Rendered images with source text
BEGIN
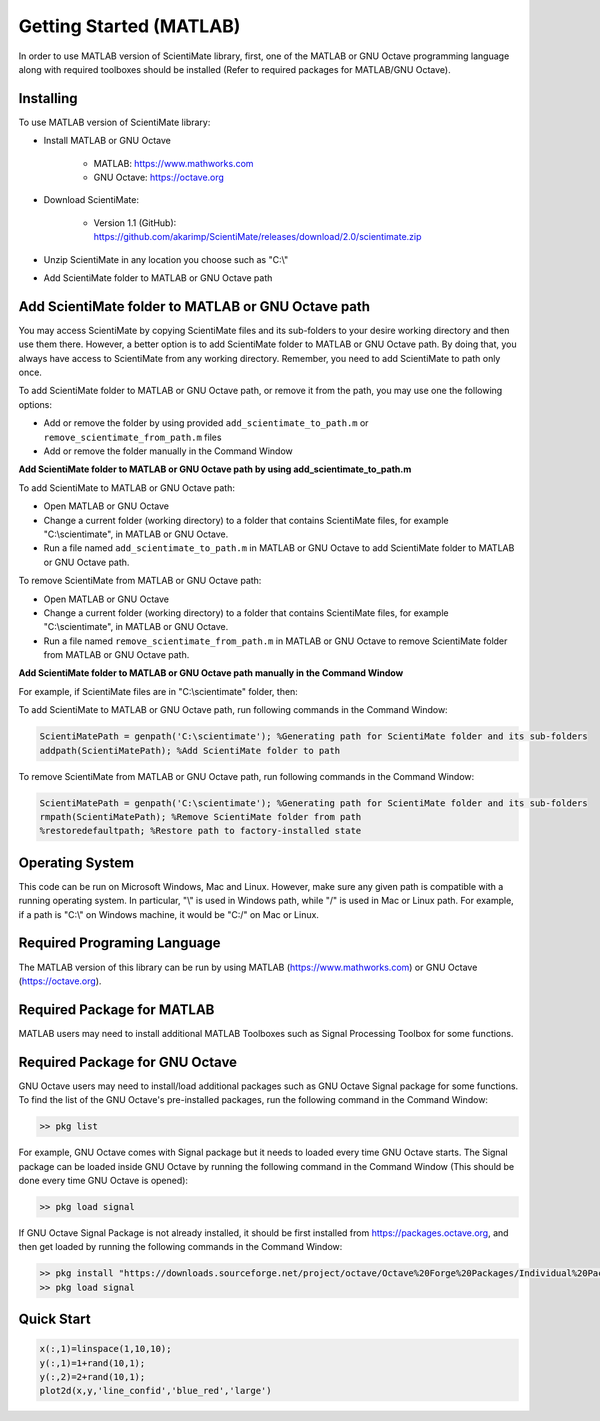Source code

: Getting Started (MATLAB)
========================

In order to use MATLAB version of ScientiMate library, first, one of the MATLAB or GNU Octave programming language along with required toolboxes should be installed (Refer to required packages for MATLAB/GNU Octave). 


Installing
----------

To use MATLAB version of ScientiMate library:

* Install MATLAB or GNU Octave

    * MATLAB: https://www.mathworks.com
    * GNU Octave: https://octave.org

* Download ScientiMate:

    * Version 1.1 (GitHub): https://github.com/akarimp/ScientiMate/releases/download/2.0/scientimate.zip
    
* Unzip ScientiMate in any location you choose such as "C:\\"
* Add ScientiMate folder to MATLAB or GNU Octave path


Add ScientiMate folder to MATLAB or GNU Octave path
---------------------------------------------------

You may access ScientiMate by copying ScientiMate files and its sub-folders to your desire working directory and then use them there.
However, a better option is to add ScientiMate folder to MATLAB or GNU Octave path. By doing that, you always have access to ScientiMate from any working directory.
Remember, you need to add ScientiMate to path only once.

To add ScientiMate folder to MATLAB or GNU Octave path, or remove it from the path, you may use one the following options:

* Add or remove the folder by using provided ``add_scientimate_to_path.m`` or ``remove_scientimate_from_path.m`` files
* Add or remove the folder manually in the Command Window

**Add ScientiMate folder to MATLAB or GNU Octave path by using add_scientimate_to_path.m**

To add ScientiMate to MATLAB or GNU Octave path:

* Open MATLAB or GNU Octave
* Change a current folder (working directory) to a folder that contains ScientiMate files, for example "C:\\scientimate", in MATLAB or GNU Octave.
* Run a file named ``add_scientimate_to_path.m`` in MATLAB or GNU Octave to add ScientiMate folder to MATLAB or GNU Octave path.

To remove ScientiMate from MATLAB or GNU Octave path:

* Open MATLAB or GNU Octave
* Change a current folder (working directory) to a folder that contains ScientiMate files, for example "C:\\scientimate", in MATLAB or GNU Octave.
* Run a file named ``remove_scientimate_from_path.m`` in MATLAB or GNU Octave to remove ScientiMate folder from MATLAB or GNU Octave path.

**Add ScientiMate folder to MATLAB or GNU Octave path manually in the Command Window**

For example, if ScientiMate files are in "C:\\scientimate" folder, then:

To add ScientiMate to MATLAB or GNU Octave path, run following commands in the Command Window:

.. code:: matlab

    ScientiMatePath = genpath('C:\scientimate'); %Generating path for ScientiMate folder and its sub-folders
    addpath(ScientiMatePath); %Add ScientiMate folder to path

To remove ScientiMate from MATLAB or GNU Octave path, run following commands in the Command Window:

.. code:: matlab

    ScientiMatePath = genpath('C:\scientimate'); %Generating path for ScientiMate folder and its sub-folders
    rmpath(ScientiMatePath); %Remove ScientiMate folder from path
    %restoredefaultpath; %Restore path to factory-installed state


Operating System
----------------

This code can be run on Microsoft Windows, Mac and Linux. However, make sure any given path is compatible with a running operating system. In particular, "\\" is used in Windows path, while "/" is used in Mac or Linux path. For example, if a path is "C:\\" on Windows machine, it would be "C:/" on Mac or Linux.


Required Programing Language
----------------------------

The MATLAB version of this library can be run by using MATLAB (https://www.mathworks.com) or GNU Octave (https://octave.org). 


Required Package for MATLAB
---------------------------

MATLAB users may need to install additional MATLAB Toolboxes such as Signal Processing Toolbox for some functions.


Required Package for GNU Octave
-------------------------------

GNU Octave users may need to install/load additional packages such as GNU Octave Signal package for some functions.
To find the list of the GNU Octave's pre-installed packages, run the following command in the Command Window:

.. code:: octave
    
    >> pkg list

For example, GNU Octave comes with Signal package but it needs to loaded every time GNU Octave starts. The Signal package can be loaded inside GNU Octave by running the following command in the Command Window (This should be done every time GNU Octave is opened):

.. code:: octave
    
    >> pkg load signal

If GNU Octave Signal Package is not already installed, it should be first installed from https://packages.octave.org, and then get loaded by running the following commands in the Command Window:

.. code:: octave

    >> pkg install "https://downloads.sourceforge.net/project/octave/Octave%20Forge%20Packages/Individual%20Package%20Releases/signal-1.4.5.tar.gz"
    >> pkg load signal


Quick Start
-----------

.. code:: matlab

    x(:,1)=linspace(1,10,10);
    y(:,1)=1+rand(10,1);
    y(:,2)=2+rand(10,1);
    plot2d(x,y,'line_confid','blue_red','large')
END
To-do item
Exact copies of all the entries, without any pictures, are what the answer must contain.

Exercise solution
Source code

: Getting Started (MATLAB)
========================

In order to use MATLAB version of ScientiMate library, first, one of the MATLAB or GNU Octave programming language along with required toolboxes should be installed (Refer to required packages for MATLAB/GNU Octave). 


Installing
----------

To use MATLAB version of ScientiMate library:

* Install MATLAB or GNU Octave

    * MATLAB: https://www.mathworks.com
    * GNU Octave: https://octave.org

* Download ScientiMate:

    * Version 1.1 (GitHub): https://github.com/akarimp/ScientiMate/releases/download/2.0/scientimate.zip
    
* Unzip ScientiMate in any location you choose such as "C:\\"
* Add ScientiMate folder to MATLAB or GNU Octave path


Add ScientiMate folder to MATLAB or GNU Octave path
---------------------------------------------------

You may access ScientiMate by copying ScientiMate files and its sub-folders to your desire working directory and then use them there.
However, a better option is to add ScientiMate folder to MATLAB or GNU Octave path. By doing that, you always have access to ScientiMate from any working directory.
Remember, you need to add ScientiMate to path only once.

To add ScientiMate folder to MATLAB or GNU Octave path, or remove it from the path, you may use one the following options:

* Add or remove the folder by using provided ``add_scientimate_to_path.m`` or ``remove_scientimate_from_path.m`` files
* Add or remove the folder manually in the Command Window

**Add ScientiMate folder to MATLAB or GNU Octave path by using add_scientimate_to_path.m**

To add ScientiMate to MATLAB or GNU Octave path:

* Open MATLAB or GNU Octave
* Change a current folder (working directory) to a folder that contains ScientiMate files, for example "C:\\scientimate", in MATLAB or GNU Octave.
* Run a file named ``add_scientimate_to_path.m`` in MATLAB or GNU Octave to add ScientiMate folder to MATLAB or GNU Octave path.

To remove ScientiMate from MATLAB or GNU Octave path:

* Open MATLAB or GNU Octave
* Change a current folder (working directory) to a folder that contains ScientiMate files, for example "C:\\scientimate", in MATLAB or GNU Octave.
* Run a file named ``remove_scientimate_from_path.m`` in MATLAB or GNU Octave to remove ScientiMate folder from MATLAB or GNU Octave path.

**Add ScientiMate folder to MATLAB or GNU Octave path manually in the Command Window**

For example, if ScientiMate files are in "C:\\scientimate" folder, then:

To add ScientiMate to MATLAB or GNU Octave path, run following commands in the Command Window:

.. code:: matlab

    ScientiMatePath = genpath('C:\scientimate'); %Generating path for ScientiMate folder and its sub-folders
    addpath(ScientiMatePath); %Add ScientiMate folder to path

To remove ScientiMate from MATLAB or GNU Octave path, run following commands in the Command Window:

.. code:: matlab

    ScientiMatePath = genpath('C:\scientimate'); %Generating path for ScientiMate folder and its sub-folders
    rmpath(ScientiMatePath); %Remove ScientiMate folder from path
    %restoredefaultpath; %Restore path to factory-installed state


Operating System
----------------

This code can be run on Microsoft Windows, Mac and Linux. However, make sure any given path is compatible with a running operating system. In particular, "\\" is used in Windows path, while "/" is used in Mac or Linux path. For example, if a path is "C:\\" on Windows machine, it would be "C:/" on Mac or Linux.


Required Programing Language
----------------------------

The MATLAB version of this library can be run by using MATLAB (https://www.mathworks.com) or GNU Octave (https://octave.org). 


Required Package for MATLAB
---------------------------

MATLAB users may need to install additional MATLAB Toolboxes such as Signal Processing Toolbox for some functions.


Required Package for GNU Octave
-------------------------------

GNU Octave users may need to install/load additional packages such as GNU Octave Signal package for some functions.
To find the list of the GNU Octave's pre-installed packages, run the following command in the Command Window:

.. code:: octave
    
    >> pkg list

For example, GNU Octave comes with Signal package but it needs to loaded every time GNU Octave starts. The Signal package can be loaded inside GNU Octave by running the following command in the Command Window (This should be done every time GNU Octave is opened):

.. code:: octave
    
    >> pkg load signal

If GNU Octave Signal Package is not already installed, it should be first installed from https://packages.octave.org, and then get loaded by running the following commands in the Command Window:

.. code:: octave

    >> pkg install "https://downloads.sourceforge.net/project/octave/Octave%20Forge%20Packages/Individual%20Package%20Releases/signal-1.4.5.tar.gz"
    >> pkg load signal


Quick Start
-----------

.. code:: matlab

    x(:,1)=linspace(1,10,10);
    y(:,1)=1+rand(10,1);
    y(:,2)=2+rand(10,1);
    plot2d(x,y,'line_confid','blue_red','large')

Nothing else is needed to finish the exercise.